How to complete this task ▸
Reproduce every line of the records below without any changes.

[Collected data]
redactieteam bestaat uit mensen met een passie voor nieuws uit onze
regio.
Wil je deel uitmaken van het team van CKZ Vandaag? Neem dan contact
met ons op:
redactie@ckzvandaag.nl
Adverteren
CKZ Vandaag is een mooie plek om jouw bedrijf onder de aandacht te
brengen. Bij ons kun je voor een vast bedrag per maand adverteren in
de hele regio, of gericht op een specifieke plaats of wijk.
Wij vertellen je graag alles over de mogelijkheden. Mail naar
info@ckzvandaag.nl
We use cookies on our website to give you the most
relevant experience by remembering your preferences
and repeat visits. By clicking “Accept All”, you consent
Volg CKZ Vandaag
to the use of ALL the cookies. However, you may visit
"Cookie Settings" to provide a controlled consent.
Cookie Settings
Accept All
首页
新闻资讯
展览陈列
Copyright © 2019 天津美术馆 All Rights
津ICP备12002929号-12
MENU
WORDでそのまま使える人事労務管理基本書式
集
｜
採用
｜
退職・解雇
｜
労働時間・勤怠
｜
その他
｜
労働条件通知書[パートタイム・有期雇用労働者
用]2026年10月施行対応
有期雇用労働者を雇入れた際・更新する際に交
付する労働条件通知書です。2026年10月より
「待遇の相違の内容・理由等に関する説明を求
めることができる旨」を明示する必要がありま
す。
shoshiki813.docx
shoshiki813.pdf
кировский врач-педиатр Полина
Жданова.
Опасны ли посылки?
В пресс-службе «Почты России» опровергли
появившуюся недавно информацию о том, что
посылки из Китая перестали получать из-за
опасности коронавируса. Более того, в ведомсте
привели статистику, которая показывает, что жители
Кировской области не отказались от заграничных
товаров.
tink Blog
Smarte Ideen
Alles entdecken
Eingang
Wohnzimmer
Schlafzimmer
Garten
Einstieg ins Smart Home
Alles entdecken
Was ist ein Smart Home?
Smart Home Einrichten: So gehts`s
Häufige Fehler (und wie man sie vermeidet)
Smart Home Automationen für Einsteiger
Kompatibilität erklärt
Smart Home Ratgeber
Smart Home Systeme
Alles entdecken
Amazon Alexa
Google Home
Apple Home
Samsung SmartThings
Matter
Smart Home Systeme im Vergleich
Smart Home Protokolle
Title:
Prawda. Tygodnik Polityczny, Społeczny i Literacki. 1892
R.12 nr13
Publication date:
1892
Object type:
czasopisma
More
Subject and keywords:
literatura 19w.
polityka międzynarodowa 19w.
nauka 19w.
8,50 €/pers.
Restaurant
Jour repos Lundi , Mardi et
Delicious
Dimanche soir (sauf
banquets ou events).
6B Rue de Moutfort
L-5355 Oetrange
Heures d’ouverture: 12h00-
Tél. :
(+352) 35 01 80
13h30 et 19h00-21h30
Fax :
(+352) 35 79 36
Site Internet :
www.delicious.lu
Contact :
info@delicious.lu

Response to the task ▸
redactieteam bestaat uit mensen met een passie voor nieuws uit onze
regio.
Wil je deel uitmaken van het team van CKZ Vandaag? Neem dan contact
met ons op:
redactie@ckzvandaag.nl
Adverteren
CKZ Vandaag is een mooie plek om jouw bedrijf onder de aandacht te
brengen. Bij ons kun je voor een vast bedrag per maand adverteren in
de hele regio, of gericht op een specifieke plaats of wijk.
Wij vertellen je graag alles over de mogelijkheden. Mail naar
info@ckzvandaag.nl
We use cookies on our website to give you the most
relevant experience by remembering your preferences
and repeat visits. By clicking “Accept All”, you consent
Volg CKZ Vandaag
to the use of ALL the cookies. However, you may visit
"Cookie Settings" to provide a controlled consent.
Cookie Settings
Accept All
首页
新闻资讯
展览陈列
Copyright © 2019 天津美术馆 All Rights
津ICP备12002929号-12
MENU
WORDでそのまま使える人事労務管理基本書式
集
｜
採用
｜
退職・解雇
｜
労働時間・勤怠
｜
その他
｜
労働条件通知書[パートタイム・有期雇用労働者
用]2026年10月施行対応
有期雇用労働者を雇入れた際・更新する際に交
付する労働条件通知書です。2026年10月より
「待遇の相違の内容・理由等に関する説明を求
めることができる旨」を明示する必要がありま
す。
shoshiki813.docx
shoshiki813.pdf
кировский врач-педиатр Полина
Жданова.
Опасны ли посылки?
В пресс-службе «Почты России» опровергли
появившуюся недавно информацию о том, что
посылки из Китая перестали получать из-за
опасности коронавируса. Более того, в ведомсте
привели статистику, которая показывает, что жители
Кировской области не отказались от заграничных
товаров.
tink Blog
Smarte Ideen
Alles entdecken
Eingang
Wohnzimmer
Schlafzimmer
Garten
Einstieg ins Smart Home
Alles entdecken
Was ist ein Smart Home?
Smart Home Einrichten: So gehts`s
Häufige Fehler (und wie man sie vermeidet)
Smart Home Automationen für Einsteiger
Kompatibilität erklärt
Smart Home Ratgeber
Smart Home Systeme
Alles entdecken
Amazon Alexa
Google Home
Apple Home
Samsung SmartThings
Matter
Smart Home Systeme im Vergleich
Smart Home Protokolle
Title:
Prawda. Tygodnik Polityczny, Społeczny i Literacki. 1892
R.12 nr13
Publication date:
1892
Object type:
czasopisma
More
Subject and keywords:
literatura 19w.
polityka międzynarodowa 19w.
nauka 19w.
8,50 €/pers.
Restaurant
Jour repos Lundi , Mardi et
Delicious
Dimanche soir (sauf
banquets ou events).
6B Rue de Moutfort
L-5355 Oetrange
Heures d’ouverture: 12h00-
Tél. :
(+352) 35 01 80
13h30 et 19h00-21h30
Fax :
(+352) 35 79 36
Site Internet :
www.delicious.lu
Contact :
info@delicious.lu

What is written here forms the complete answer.